Divorce is the legal way to terminate marital obligations between two persons. In India the divorce can be in two forms- one obtained through mutual consent and other the contested divorce.

Divorce by mutual consent is a legal process of separation after marriage, when both the parties (husband and wife) wants to separate with their own will and terminate the discharge of marital obligations towards each other.

The contested divorce is the type in which the spouses cannot arrive at an agreement on one or more key issues in order to conclusively terminate their marriage. This type of divorce usually happens because of fault of either one or both of the spouses. 

The major grounds on which contested divorce is broadly filed are :-

  1. Cruelty
  2.  Adultery
  3.  Desertion
  4. Conversion
  5. Mental Disorder
  6.  Communicable Disease
  7. Renunciation of the World
  8. Presumption of Death

The above grounds are most commonly found in all divorce laws prevalent in the country. The application of the divorce laws is based on the religion to which the parties are adhering or confirming to..

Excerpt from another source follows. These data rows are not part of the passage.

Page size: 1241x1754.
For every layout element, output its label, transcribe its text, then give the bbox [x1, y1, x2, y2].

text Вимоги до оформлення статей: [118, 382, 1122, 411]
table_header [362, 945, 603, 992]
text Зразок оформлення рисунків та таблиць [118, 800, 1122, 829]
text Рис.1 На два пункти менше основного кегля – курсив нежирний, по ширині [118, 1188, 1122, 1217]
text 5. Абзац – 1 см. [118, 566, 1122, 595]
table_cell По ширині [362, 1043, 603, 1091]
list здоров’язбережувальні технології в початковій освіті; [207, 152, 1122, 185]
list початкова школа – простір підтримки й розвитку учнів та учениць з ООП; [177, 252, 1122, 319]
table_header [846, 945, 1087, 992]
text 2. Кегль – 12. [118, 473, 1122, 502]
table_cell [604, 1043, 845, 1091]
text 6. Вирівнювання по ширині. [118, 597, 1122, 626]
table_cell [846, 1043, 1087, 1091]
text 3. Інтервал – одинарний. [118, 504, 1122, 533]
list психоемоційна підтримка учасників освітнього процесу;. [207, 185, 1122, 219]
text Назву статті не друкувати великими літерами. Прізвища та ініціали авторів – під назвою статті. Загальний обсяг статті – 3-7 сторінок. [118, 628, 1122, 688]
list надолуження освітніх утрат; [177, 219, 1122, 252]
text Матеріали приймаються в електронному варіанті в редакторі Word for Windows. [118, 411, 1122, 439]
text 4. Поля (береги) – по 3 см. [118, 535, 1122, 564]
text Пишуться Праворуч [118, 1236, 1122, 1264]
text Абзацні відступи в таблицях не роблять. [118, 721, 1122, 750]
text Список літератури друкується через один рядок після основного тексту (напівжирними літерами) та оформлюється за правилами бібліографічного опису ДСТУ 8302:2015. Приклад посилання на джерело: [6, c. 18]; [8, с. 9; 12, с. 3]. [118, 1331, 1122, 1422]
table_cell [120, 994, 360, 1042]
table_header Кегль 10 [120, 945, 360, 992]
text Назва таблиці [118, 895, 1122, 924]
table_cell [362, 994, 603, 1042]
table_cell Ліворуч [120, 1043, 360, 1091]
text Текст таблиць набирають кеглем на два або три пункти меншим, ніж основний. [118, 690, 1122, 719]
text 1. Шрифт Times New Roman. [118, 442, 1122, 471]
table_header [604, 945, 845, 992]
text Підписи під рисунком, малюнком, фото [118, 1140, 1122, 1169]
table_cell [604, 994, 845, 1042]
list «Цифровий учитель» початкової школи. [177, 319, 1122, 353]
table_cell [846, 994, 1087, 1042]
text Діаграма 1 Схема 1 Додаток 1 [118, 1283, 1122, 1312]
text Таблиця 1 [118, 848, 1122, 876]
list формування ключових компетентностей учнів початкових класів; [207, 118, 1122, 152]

Pieces of different legislative enactments under which a divorce -either mutual or contested is filed in Court

  1. Divorce laws for Hindus including Sikhs, Jains and Buddhists are provided under the Hindu Marriage Act, 1955
  2. Divorce laws for Christians are governed under the Indian Divorce Act, 1869
  3. Divorce laws for Muslims are governed under their personal laws of Divorce and Dissolution of Marriage Act, 1939 and the Muslim Women (Protection of Rights on Divorce) Act, 1986.
  4. Divorce laws for all the inter-religion marriages are governed under a secular law i.e. the Special Marriage Act, 1954.
  5. The Parsi Marriage and Divorce Act, 1936.